福岡、大分の水害は報道でしかわかりませんが、

家屋が流されるなどの凄まじい惨状に、

自然の猛威の恐ろしさを十二分に感じさせてくれます。

一昨年、鬼怒川でも水害があり、

ここ鹿沼市でも堤防が決壊し、橋が落ちた所もあり、

けっして人事ではありません。

いつ何時、天災に見舞われるかわからないものです。

とりあえずは万が一の心構えだけは

持っておこうと思っている、しんです。

 

前回、熊本にちなんだサツキを紹介しましたが、

今回は福岡県にちなんだサツキを紹介します。

それは千歳錦と千歳川の2品種。

どちらも白地に紫色系の絞りが入り、

落ち着きの中にも艶があり、

サツキの花らしく、玄人好みする花姿が魅力です。

解説では大輪花とされていますが、

現在の定義に合致させると、

おそらく中輪花の範疇に入るのではと思われます。

 

 千歳錦(ちとせにしき) 系統不明

 白地に紫紅色の絞り、覆輪、無地。

 花肉の厚い大輪

 

 千歳川(ちとせがわ) 千歳錦の実生

 白地に濃紅紫色の絞り、覆輪、無地。

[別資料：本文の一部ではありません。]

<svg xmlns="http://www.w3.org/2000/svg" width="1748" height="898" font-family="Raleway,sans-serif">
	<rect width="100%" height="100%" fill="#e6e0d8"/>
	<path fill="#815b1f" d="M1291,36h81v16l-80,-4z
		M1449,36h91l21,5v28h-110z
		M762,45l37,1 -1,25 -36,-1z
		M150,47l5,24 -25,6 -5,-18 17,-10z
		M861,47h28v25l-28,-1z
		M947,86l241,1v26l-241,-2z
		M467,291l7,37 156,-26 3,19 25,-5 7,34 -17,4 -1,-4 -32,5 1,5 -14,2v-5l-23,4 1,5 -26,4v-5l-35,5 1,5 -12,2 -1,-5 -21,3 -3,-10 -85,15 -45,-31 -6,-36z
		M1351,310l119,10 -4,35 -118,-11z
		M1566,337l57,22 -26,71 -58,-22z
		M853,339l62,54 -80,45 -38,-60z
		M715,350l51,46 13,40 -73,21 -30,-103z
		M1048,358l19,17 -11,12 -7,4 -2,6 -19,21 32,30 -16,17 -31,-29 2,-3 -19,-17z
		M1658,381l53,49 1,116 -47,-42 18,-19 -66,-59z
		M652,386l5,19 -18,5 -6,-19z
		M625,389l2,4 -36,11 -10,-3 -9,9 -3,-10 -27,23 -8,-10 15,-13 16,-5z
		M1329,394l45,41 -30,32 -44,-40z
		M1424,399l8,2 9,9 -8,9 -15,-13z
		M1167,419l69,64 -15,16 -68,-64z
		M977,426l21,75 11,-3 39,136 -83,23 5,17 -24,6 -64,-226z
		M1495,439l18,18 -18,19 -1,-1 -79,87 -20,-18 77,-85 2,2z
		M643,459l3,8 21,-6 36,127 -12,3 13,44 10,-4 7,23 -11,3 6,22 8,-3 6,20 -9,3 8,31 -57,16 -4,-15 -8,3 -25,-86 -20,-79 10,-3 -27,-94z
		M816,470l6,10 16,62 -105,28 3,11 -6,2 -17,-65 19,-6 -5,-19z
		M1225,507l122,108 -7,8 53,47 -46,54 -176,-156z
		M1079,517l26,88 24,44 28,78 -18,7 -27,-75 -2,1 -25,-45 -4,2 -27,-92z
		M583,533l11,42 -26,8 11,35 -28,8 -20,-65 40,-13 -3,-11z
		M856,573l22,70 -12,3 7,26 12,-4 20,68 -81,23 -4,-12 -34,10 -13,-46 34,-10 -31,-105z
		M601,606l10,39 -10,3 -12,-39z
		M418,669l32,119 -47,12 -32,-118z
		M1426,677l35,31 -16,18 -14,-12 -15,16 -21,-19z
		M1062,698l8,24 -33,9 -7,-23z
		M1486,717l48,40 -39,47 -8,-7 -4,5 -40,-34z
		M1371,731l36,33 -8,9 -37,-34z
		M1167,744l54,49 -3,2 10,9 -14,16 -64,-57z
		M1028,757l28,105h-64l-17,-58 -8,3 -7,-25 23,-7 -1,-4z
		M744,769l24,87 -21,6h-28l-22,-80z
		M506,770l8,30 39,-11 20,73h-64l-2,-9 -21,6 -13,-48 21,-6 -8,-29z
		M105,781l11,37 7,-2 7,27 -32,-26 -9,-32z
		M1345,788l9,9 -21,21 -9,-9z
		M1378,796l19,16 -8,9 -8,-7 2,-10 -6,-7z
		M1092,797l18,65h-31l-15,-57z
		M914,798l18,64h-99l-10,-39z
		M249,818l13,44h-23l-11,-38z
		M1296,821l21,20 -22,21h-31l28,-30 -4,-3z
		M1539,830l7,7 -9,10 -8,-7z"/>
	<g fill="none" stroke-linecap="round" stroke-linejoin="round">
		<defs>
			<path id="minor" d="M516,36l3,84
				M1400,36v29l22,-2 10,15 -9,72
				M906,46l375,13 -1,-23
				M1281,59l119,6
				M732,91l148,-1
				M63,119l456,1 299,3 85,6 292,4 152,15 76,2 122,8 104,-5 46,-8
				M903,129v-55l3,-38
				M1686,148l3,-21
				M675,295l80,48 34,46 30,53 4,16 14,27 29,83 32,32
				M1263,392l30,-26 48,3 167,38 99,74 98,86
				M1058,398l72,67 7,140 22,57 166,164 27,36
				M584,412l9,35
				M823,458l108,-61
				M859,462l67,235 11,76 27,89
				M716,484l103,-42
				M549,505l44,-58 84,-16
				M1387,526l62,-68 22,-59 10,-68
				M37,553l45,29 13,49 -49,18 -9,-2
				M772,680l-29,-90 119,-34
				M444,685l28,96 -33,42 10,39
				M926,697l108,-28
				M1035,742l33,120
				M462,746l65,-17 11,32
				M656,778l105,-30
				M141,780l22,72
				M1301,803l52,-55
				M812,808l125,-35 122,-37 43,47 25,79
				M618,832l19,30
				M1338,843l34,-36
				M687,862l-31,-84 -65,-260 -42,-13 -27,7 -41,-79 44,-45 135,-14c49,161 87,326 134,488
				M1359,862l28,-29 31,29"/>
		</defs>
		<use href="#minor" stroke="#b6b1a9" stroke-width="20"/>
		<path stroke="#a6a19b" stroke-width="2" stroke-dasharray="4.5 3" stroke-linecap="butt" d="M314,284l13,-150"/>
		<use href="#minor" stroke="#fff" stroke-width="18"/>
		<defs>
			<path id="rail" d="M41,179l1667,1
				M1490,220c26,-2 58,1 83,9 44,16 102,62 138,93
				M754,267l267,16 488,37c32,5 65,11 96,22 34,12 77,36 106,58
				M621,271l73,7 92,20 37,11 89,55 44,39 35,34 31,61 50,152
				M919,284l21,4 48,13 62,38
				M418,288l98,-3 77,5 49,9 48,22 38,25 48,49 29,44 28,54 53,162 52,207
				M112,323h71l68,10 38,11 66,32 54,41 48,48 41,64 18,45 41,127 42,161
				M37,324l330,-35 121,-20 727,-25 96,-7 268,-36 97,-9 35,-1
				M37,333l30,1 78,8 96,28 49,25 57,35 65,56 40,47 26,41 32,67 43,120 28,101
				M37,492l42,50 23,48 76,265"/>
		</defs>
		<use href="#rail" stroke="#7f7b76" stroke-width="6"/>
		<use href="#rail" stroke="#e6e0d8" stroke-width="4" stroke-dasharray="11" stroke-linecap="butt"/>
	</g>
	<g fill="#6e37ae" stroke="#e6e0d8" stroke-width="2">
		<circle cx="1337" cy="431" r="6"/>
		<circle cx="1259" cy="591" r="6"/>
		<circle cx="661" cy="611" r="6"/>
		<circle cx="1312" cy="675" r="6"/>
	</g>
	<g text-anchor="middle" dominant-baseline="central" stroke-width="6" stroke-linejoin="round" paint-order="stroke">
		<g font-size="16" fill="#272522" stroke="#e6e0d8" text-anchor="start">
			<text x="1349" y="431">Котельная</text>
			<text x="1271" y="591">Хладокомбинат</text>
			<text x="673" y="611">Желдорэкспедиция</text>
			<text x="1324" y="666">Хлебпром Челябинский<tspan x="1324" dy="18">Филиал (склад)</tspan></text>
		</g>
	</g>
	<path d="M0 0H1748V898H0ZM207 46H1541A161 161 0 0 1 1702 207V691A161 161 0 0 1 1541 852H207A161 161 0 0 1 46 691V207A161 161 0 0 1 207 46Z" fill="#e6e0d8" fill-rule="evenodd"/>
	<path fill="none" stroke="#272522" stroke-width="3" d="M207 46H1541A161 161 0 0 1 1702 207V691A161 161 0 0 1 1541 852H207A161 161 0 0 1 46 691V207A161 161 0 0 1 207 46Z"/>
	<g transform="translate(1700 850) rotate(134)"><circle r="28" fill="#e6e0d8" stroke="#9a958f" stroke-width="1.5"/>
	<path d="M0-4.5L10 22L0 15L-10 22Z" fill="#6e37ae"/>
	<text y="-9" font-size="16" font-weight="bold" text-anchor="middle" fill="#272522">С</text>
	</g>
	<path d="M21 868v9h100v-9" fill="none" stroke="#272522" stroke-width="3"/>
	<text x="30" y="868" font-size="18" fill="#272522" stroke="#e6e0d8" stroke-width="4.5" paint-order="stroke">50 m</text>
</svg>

大輪

 

千歳錦は明治の中頃に、

福岡県は久留米市の桑野養成園で

作出された品種であると言われています。

作出されてから120年近く経過し、

現在でもごくたまにではありますが、

展示会でその姿を見ることはできます。

九州辺りでは、時に庭木としても見かけますね。

 

その千歳錦の実生で生まれたのが千歳川です。

こちらもごくたま〜に展示会で見かけます。

どちらも花形、葉性がよく似ており、

知らないと同定するのも難しいものです。

見比べると千歳錦の方が

鮮やかに発色するような気がします。

個人的には千歳川の方が好みでしょうか。

 

久留米市と言えば、阿蘇山に発し、

有明海に注ぐ一級河川の筑後川が

街中を流れることで知られています。

歌謡曲などの歌詞でも頻繁に歌われていますね。

今回の水害で大きな被害を受けた

朝倉市を流れる川もこの筑後川の支流です。

日本三大暴れ川のひとつに数えられており、

昔から洪水の多い川としても有名です。

確かに時に水害などに見舞われる川ではありますが、

流域の人々に様々な恩恵をもたらす川でもあり、

上手に自然と付き合っていくしかないのでしょうね。

 

実はこの筑後川の古い名前を、千歳川と言い、

現在でも様々な場所名、地名として

千歳の名前が使われています。

ちなみに九州のサツキ業者8軒の集りも、

千歳会と呼ばれています。

おめでたい名前でもありますので、

もしどこかのサツキ屋さんで素材を見かけたら、

即買いしても損はない品種ではないでしょうか。